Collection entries
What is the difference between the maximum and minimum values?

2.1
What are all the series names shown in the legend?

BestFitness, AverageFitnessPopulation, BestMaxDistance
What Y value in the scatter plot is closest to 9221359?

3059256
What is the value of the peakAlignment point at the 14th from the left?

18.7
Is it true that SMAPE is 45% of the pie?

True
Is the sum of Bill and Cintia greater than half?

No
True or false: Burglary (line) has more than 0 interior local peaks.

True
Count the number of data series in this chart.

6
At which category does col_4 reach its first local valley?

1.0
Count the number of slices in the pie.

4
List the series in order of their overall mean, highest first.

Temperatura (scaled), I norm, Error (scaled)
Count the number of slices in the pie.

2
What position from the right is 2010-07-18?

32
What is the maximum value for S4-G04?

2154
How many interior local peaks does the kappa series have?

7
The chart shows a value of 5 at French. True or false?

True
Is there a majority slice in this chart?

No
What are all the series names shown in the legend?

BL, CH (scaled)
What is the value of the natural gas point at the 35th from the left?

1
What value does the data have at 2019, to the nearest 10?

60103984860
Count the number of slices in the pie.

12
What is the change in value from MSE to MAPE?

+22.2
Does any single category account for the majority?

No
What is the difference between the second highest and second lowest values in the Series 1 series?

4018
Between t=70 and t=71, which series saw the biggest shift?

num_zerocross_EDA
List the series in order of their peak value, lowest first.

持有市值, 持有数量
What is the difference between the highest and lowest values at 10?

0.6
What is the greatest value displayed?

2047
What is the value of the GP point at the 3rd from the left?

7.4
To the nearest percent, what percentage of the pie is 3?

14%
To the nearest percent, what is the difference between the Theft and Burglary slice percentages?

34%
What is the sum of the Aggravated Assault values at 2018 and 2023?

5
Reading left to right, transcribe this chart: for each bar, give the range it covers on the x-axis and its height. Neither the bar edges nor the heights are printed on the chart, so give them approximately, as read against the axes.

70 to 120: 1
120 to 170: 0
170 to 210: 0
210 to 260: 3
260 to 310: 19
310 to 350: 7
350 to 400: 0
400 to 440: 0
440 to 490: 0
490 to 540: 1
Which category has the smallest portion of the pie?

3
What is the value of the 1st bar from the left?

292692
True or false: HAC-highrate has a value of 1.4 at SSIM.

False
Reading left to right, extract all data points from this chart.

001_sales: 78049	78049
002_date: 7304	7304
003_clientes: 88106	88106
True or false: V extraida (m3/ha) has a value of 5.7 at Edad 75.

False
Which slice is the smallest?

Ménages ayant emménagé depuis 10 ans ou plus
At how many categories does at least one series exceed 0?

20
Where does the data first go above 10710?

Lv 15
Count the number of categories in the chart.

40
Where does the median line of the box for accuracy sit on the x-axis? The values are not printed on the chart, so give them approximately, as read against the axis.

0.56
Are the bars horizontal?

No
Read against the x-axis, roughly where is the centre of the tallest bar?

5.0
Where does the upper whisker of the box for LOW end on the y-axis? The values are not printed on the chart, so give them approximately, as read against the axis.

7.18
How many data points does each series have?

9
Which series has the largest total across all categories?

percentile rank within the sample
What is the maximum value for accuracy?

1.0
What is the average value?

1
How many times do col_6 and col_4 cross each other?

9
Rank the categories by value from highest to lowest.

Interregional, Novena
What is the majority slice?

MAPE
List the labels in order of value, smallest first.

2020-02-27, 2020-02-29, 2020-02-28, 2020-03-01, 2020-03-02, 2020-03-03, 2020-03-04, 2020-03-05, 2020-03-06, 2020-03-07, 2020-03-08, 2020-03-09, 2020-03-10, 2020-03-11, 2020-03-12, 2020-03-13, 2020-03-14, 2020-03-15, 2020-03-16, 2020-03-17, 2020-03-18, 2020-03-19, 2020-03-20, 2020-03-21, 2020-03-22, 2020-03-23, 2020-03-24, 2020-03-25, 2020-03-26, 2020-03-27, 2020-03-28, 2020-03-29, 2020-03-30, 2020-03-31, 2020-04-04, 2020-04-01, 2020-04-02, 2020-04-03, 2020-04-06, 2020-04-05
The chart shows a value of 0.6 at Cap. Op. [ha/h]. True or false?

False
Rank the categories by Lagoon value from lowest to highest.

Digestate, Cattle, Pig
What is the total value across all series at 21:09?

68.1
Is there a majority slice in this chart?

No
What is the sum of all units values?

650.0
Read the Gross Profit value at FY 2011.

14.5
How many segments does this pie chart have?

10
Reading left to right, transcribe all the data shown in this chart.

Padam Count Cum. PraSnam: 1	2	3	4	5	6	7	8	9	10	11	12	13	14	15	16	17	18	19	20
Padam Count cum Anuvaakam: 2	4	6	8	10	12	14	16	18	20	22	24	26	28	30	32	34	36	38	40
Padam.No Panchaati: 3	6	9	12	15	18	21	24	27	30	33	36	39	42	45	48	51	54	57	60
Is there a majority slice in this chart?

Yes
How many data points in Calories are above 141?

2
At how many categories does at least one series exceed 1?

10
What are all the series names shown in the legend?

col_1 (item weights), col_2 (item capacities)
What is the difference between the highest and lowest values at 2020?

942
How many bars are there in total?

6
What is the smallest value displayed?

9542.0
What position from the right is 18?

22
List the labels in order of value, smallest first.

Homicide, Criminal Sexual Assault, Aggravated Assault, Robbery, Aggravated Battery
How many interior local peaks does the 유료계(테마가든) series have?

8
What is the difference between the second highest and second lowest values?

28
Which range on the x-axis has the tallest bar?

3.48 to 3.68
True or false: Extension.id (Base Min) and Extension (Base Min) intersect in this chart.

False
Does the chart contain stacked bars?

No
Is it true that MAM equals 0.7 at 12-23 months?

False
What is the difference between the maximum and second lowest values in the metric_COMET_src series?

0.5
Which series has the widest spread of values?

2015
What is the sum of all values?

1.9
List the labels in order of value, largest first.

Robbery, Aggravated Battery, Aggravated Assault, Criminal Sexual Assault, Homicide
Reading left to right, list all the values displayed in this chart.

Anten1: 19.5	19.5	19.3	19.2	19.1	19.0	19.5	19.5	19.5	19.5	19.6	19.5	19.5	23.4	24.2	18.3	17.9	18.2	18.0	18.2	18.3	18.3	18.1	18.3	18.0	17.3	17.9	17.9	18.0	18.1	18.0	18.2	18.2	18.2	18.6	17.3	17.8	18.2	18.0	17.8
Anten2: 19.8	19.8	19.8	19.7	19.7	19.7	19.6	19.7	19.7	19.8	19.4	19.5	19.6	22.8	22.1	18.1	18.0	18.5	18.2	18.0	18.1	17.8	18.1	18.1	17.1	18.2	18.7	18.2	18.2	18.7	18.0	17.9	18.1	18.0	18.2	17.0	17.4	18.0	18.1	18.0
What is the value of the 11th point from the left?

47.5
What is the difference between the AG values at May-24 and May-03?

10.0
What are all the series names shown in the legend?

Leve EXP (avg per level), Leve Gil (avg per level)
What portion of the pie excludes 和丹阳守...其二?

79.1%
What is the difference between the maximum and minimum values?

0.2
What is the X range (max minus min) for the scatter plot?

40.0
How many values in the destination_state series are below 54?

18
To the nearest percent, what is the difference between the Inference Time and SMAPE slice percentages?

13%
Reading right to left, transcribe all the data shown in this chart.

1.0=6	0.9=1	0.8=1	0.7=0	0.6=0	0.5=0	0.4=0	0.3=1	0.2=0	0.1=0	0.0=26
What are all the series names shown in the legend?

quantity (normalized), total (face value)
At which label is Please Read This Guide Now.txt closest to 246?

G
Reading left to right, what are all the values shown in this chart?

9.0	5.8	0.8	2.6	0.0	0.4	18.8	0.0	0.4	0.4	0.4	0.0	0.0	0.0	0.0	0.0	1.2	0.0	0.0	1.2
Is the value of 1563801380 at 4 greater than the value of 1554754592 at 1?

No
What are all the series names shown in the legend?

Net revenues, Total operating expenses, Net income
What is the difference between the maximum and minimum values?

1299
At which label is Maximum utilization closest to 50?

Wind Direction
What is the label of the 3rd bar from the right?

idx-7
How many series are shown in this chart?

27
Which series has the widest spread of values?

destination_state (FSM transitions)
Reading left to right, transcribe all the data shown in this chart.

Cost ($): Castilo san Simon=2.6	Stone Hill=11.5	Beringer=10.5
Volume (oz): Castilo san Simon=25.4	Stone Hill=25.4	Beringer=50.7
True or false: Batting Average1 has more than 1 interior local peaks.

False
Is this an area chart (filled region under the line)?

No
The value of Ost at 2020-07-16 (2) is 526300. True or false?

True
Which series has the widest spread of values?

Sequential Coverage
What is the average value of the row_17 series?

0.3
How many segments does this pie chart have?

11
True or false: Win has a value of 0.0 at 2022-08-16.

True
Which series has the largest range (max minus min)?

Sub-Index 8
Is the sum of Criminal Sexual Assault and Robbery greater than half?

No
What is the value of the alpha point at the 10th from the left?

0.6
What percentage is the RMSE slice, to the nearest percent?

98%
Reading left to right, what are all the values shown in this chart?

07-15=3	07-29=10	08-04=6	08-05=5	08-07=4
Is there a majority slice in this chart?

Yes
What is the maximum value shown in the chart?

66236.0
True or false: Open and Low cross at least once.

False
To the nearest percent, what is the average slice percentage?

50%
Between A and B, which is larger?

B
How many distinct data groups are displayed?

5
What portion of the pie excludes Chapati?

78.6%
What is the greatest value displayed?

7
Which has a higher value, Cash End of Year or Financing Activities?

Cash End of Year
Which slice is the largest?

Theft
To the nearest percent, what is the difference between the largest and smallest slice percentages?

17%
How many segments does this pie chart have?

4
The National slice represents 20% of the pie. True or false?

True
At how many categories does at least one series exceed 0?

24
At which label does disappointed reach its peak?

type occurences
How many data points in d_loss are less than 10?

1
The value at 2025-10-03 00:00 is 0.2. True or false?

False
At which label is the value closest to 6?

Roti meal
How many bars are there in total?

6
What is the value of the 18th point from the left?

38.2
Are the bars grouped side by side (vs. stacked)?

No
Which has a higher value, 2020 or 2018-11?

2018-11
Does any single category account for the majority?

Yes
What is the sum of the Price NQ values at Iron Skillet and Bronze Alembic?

* WHAT YOU ARE ASKED TO DO:
Rewrite the lines starting with the one containing "Leve EXP (avg" and continuing through the one containing "How many series are shown in this chart?", switching "series names" to "series labels" and keeping everything else the same.

* RESULT:
Leve EXP (avg per level), Leve Gil (avg per level)
What portion of the pie excludes 和丹阳守...其二?

79.1%
What is the difference between the maximum and minimum values?

0.2
What is the X range (max minus min) for the scatter plot?

40.0
How many values in the destination_state series are below 54?

18
To the nearest percent, what is the difference between the Inference Time and SMAPE slice percentages?

13%
Reading right to left, transcribe all the data shown in this chart.

1.0=6	0.9=1	0.8=1	0.7=0	0.6=0	0.5=0	0.4=0	0.3=1	0.2=0	0.1=0	0.0=26
What are all the series labels shown in the legend?

quantity (normalized), total (face value)
At which label is Please Read This Guide Now.txt closest to 246?

G
Reading left to right, what are all the values shown in this chart?

9.0	5.8	0.8	2.6	0.0	0.4	18.8	0.0	0.4	0.4	0.4	0.0	0.0	0.0	0.0	0.0	1.2	0.0	0.0	1.2
Is the value of 1563801380 at 4 greater than the value of 1554754592 at 1?

No
What are all the series labels shown in the legend?

Net revenues, Total operating expenses, Net income
What is the difference between the maximum and minimum values?

1299
At which label is Maximum utilization closest to 50?

Wind Direction
What is the label of the 3rd bar from the right?

idx-7
How many series are shown in this chart?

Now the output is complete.